The results are returned in an [SPA POD](https://docs.pipewire.org/page_spa_pod.html).

### **`port_use_buffers`**

Tells the port to use the given buffers via the `IO` area.

### **`port_set_param`**

The various `params` on the port are set via this method.

`Format` `param` request sets the actual encoded format that's going to be streamed
to this SPA node by a pipewire client like `pw-cat` or application for sending to
the DSP.

### **`process`**

Buffers containing the encoded media are handled here. The media stream is
written to the IO buffer area which were provided in `use_buffers`. The encoded
media stream is written to the DSP by calling `compress_write`.

### **`add_port`** and **`remove_port`**

Since dynamic ports aren't supported, these methods return a `ENOTSUP`.

## `pw-cat`

`pw-cat` was modified to support negotiation of encoded formats and passing the
encoded stream as is when linked to the compressed sink node.

## Deploying on hardware

Based on discussions with upstream compress offload maintainers, we chose a
Dragonboard 845c with the Qualcomm SDM845 SoC as our test platform.

For deploying Linux on Embedded devices, the tool of choice is Yocto.
Yocto is a build automation framework and cross-compile environment used to
create custom Linux distributions/board support packages for embedded devices.

Primary dependencies are

- tinycompress

- ffmpeg

- PipeWire

- WirePlumber

The `tinycompress` library is what provides the compressed offload API. It makes
`ioctl()` calls to the underlying kernel driver/sound subsystem.

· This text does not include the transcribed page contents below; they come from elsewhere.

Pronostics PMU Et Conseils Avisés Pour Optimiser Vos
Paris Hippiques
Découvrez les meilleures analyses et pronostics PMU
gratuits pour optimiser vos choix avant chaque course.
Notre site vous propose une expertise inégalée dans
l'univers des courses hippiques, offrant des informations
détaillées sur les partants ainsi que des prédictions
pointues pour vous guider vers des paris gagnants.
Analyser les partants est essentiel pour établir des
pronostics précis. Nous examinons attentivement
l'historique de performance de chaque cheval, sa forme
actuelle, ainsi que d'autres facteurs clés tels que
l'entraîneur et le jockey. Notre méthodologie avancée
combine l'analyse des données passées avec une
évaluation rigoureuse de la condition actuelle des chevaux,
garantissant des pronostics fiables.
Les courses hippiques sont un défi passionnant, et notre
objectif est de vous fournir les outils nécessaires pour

`ffmpeg` is a dependency for the example `fcplay` utility provided by
`tinycompress`. It's also used in `pw-cat` to read basic metadata of the encoded
media. This is then used to determine and negotiate the format with the compressed
sink node.

`PipeWire` is where the compressed sink node would reside and `WirePlumber` acting
as the session manager for `PipeWire`.

Going into how Yocto works is beyond the scope of what can be covered in a blog
post. Basic Yocto project concepts can be found [here](https://docs.yoctoproject.org/overview-manual/concepts.html?highlight=meta+layer#yocto-project-concepts).

In Yocto speak, a custom
[meta layer](https://github.com/asymptotic-io/meta-asymptotic) was written.

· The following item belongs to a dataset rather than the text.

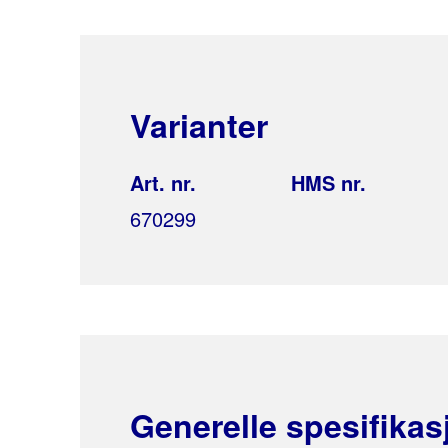
Varianter
Art. nr.
HMS nr.
670299
Generelle spesifikas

Yocto makes it quite easy to build `autoconf` based projects. A new `tinycompress`
[bitbake recipe](https://github.com/asymptotic-io/meta-asymptotic/blob/master/recipes-multimedia/tinycompress/tinycompress.bb)
was written to build the latest sources from upstream and also include the
`fcplay` and `cplay` utilities for initial testing.

The existing PipeWire and WirePlumber recipes were modified to point to custom git
sources with minor changes to default settings included as part of the build.

## Updates since the original work

Since we completed the original patches, a number of changes have happened thanks
to the community (primarily Carlos Giani). These include:

- A device plugin for autodetecting compress nodes on the system

- Replacing `tinycompress` with an internal library to make all the requisite
  `ioctl()`s

- Compressed format detection (which was previously waiting on
  [an upstream API addition we implemented in `tinycompress`](https://github.com/alsa-project/tinycompress/pull/16)

## Future work

- Make compressed sink node provide clocking information. While the
  API provides a method to retrieve the timestamp information, the relevant
  timestamp fields seem to be not populated by the `q6asm-dai` driver.

- Validate other encoded formats. So far only MP3 and FLAC have been validated.

- May be the wider community can help test this on other hardware.

- Add capability to GStreamer plugin to work with compressed sink node. This
  would also help in validating pause and resume.